* [Extrait choisi]:
◇ ◇ ◇ ◇ ◇
Suite à la lecture de l’exposé historique de Frédéric TABET (janvier 2017).
Préliminaire
L’étude historique de Frédéric nous rappelle avec plaisir les rencontres si sympathiques que nous avions eues dès 2008, alors qu’il préparait sa thèse et que nous avions partagé toutes sortes de notions et réflexions historiques autour des innovations artistiques qui ont marqué la fin du XIX° et le début du XX° siècle. Innovations artistiques, ou plus précisément innovations techniques ayant pu conduire à des innovations artistiques, notamment à propos de la magie et du cinématographe pour ne citer que ces deux domaines.
L’article, ou plutôt cette étude très documentée couvre un large champ culturel. Frédéric illustre combien les inventions et innovations sont très souvent un long processus. Cela est valable en de multiples domaines. Et il n’est pas rare que des inventions soient le fait (presque) simultané de plusieurs créateurs, lorsqu’une situation technique ou artistique est « mûre ».
Annotations
En ce qui concerne notre domaine précis du Théâtre Noir magique (ou Black Art), permets-nous, cher Frédéric, quelques annotations :
– La famille allemande Berscheid est le berceau d’une tradition de Théâtre Noir magique qui est en effet toujours vivace aujourd’hui. Omar Pasha est un numéro créé par Willy Berscheid en 1960, à l’instigation d’André Sanlaville qui voulait le garder dans de nouvelles tournées du spectacle Festival Mondial de la Magie, après le succès du numéro Sambalo.
André Sanlaville devant une affiche de son “Festival Mondial de la Magie”, lequel a fait pendant plusieurs années les beaux jours des étés de l’Olympia à Paris – photo années 1970.
Willy Berscheid dans le costume du numéro “Sambalo” – Nous n’avons pas de date précise pour cette photo. Nous l’estimons des années 1950. Comment Willy va t’il pouvoir reprendre son chapeau ?
C’est le père de Willy Berscheid qui « réinventa » le Théâtre Noir en 1895. Il présenta internationalement divers spectacles et numéro(s) jusqu’à son décès en 1920. C’est alors que son fils Willy, à 17 ans, repris le flambeau, jusqu’à son propre décès en 1975. C’est à leur suite que nous avons la fierté – et la responsabilité – de maintenir cette tradition en troisième et quatrième génération, alors que, par ailleurs, nous-mêmes sommes spécialisés en Théâtre Noir depuis 1958.
◇ ◇ ◇ ◇ ◇
* [Données du corpus]:

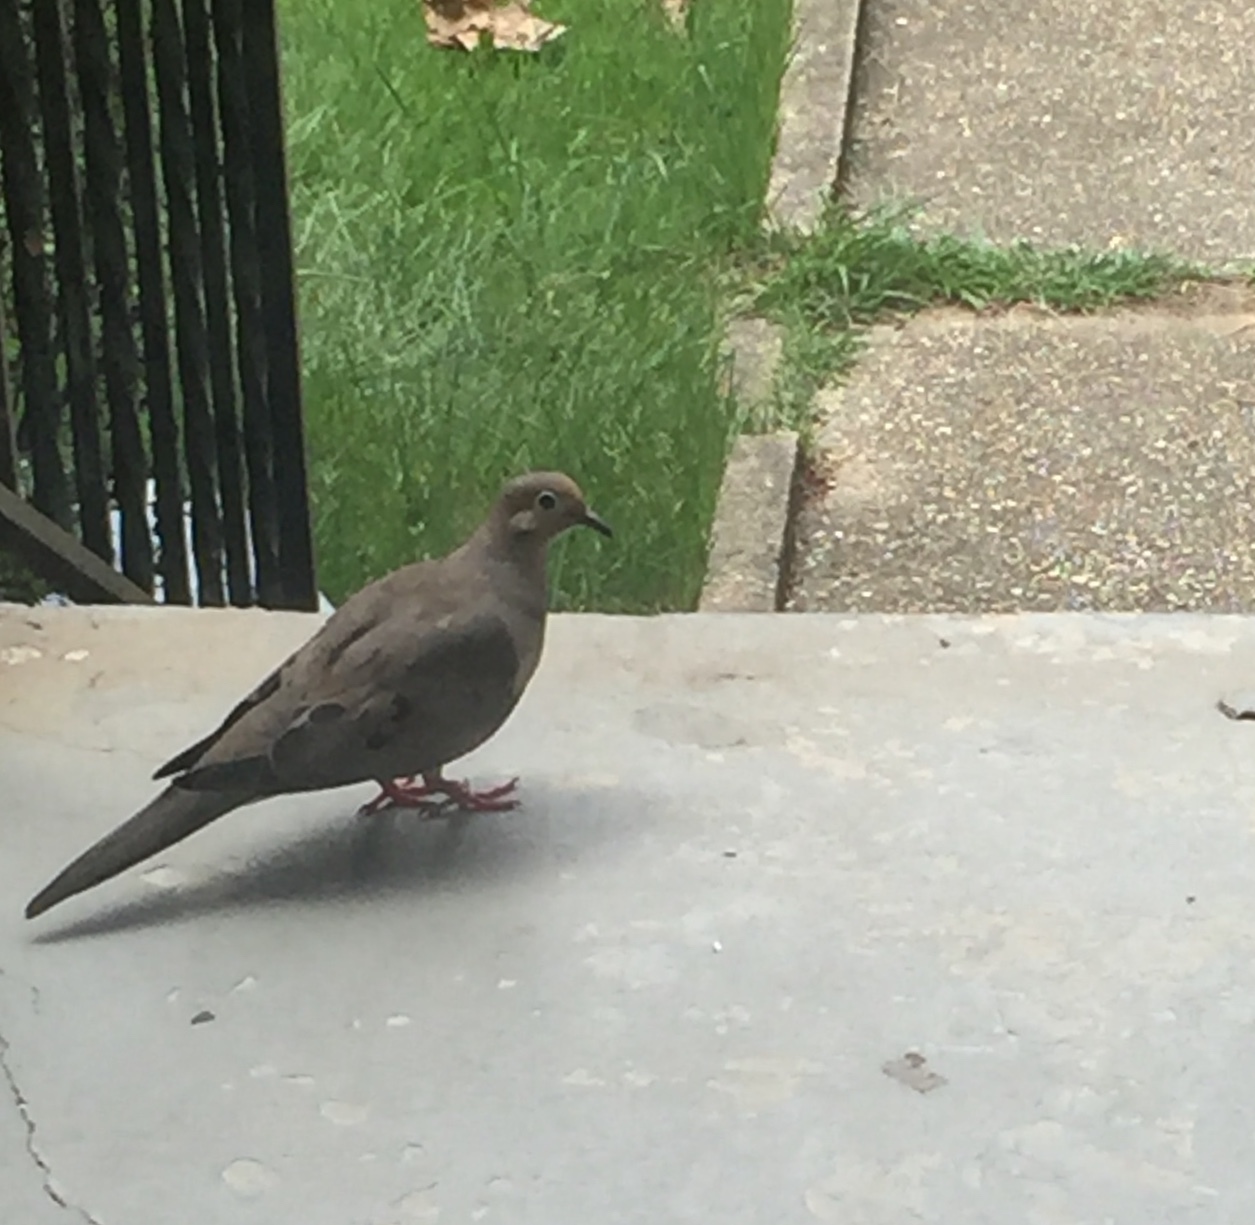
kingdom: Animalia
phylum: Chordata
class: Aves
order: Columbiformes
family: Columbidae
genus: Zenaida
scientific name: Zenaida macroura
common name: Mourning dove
◇ ◇ ◇ ◇ ◇
* [Parties de l'exercice]:
• A. Reproduisez mot pour mot le passage du texte sur le Théâtre Noir magique qui commence à « Suite à la lecture » et se termine à « ces deux domaines. ».
• B. Prolongez le texte sur le Théâtre Noir magique à partir de sa dernière phrase.
Les items ne servent à rien pour ce travail.

* [Réponses dans l'ordre]:
• A.
Suite à la lecture de l’exposé historique de Frédéric TABET (janvier 2017).
Préliminaire
L’étude historique de Frédéric nous rappelle avec plaisir les rencontres si sympathiques que nous avions eues dès 2008, alors qu’il préparait sa thèse et que nous avions partagé toutes sortes de notions et réflexions historiques autour des innovations artistiques qui ont marqué la fin du XIX° et le début du XX° siècle. Innovations artistiques, ou plus précisément innovations techniques ayant pu conduire à des innovations artistiques, notamment à propos de la magie et du cinématographe pour ne citer que ces deux domaines.

• B.
– « Le Théâtre Noir se développe sous l’impulsion d’une nouvelle technologie – l’éclairage électrique et son émergence peut être considérée comme une réponse à l’électrification des théâtres qui gagne les salles. Le Théâtre Noir s’affirme après la mise en place de cette technique », écrit Frédéric. Il est intéressant de noter que des bougies avec réflecteurs ont été utilisées pour le Théâtre Noir avant que des dispositifs électriques soient disponibles ou du moins largement utilisés. (De plus, on peut ajouter que l’usage de bougies et réflecteurs est beaucoup plus anciens que la notion même de Théâtre Noir, notamment dans la mise en scène de fééries.)
– Au-delà de dispositifs électriques de base, les UltrasViolets (UV) peuvent être ajoutés en complément, mais ne sont pas constitutifs du Théâtre Noir. Ainsi, au fil des années et selon les besoins, nous avons utilisé ou non des éclairages UV. C’est d’ailleurs pourquoi l’expression « numéro de lumière noire » est fausse, bien que trop souvent utilisée, particulièrement en France.
– « Le Théâtre Noir (… peut) aussi bien être rangé du côté des arts de la marionnette (…) » écrit Frédéric. Il est intéressant de voir comment les marionnettistes ont croisé le Théâtre Noir, qui a été d’abord utilisé, sinon créé, en magie ou pour réaliser des effets magiques au théâtre. Dans les années de l’après seconde guerre mondiale, Georges Lafaye, marionnettiste français, eu l’idée, en utilisant la technique du Théâtre Noir, de casser l’image du « castelet », le cadre bien plus étroit du théâtre de marionnettes, celui du Guignol par exemple. Ainsi, Lafaye a pu utiliser tout l’espace scénique pour des créations que l’on appellerait aujourd’hui « théâtre d’objets ». Sa plus célèbre création fut John et Macha, ou l’idylle d’un chapeau haut de forme et d’un boa de plumes. (On pourrait d’ailleurs penser que cela inspira Philippe Genty pour une part de son ancien numéro de marionnettes des oiseaux.)
Compagnie Georges Lafaye – John and Marsha. Il faut voir l’enregistrement du numéro ! L’animation des objets est d’une telle finesse qu’on ne peut qu’être captivé par la rencontre des deux protagonistes !
(document : marionetarium.com).
À la même époque et d’une façon différente, les créations des « Mains Joly » ont aussi utilisé la technique du Théâtre Noir. Georges Lafaye inspira le Théâtre Spejbl et Hurvinek de Prague dont les idées furent ensuite développées par Jiri Srnec, lequel donna naissance au Théâtre Noir de Prague, 1960. (cf. Marionnettes du Monde entier – page 13 – Jan Malik – 1967 – Éditions Leipzig)
En guise de prolongement à l’étude de Frédéric Tabet
Au terme d’une conférence magique, d’une étude comme celle de Frédéric, de la lecture d’un ouvrage de magie ou encore après un spectacle ou un numéro donné par un magicien, nombreux sont ceux qui brûlent d’envie de tâter de tel ou tel domaine de l’illusion.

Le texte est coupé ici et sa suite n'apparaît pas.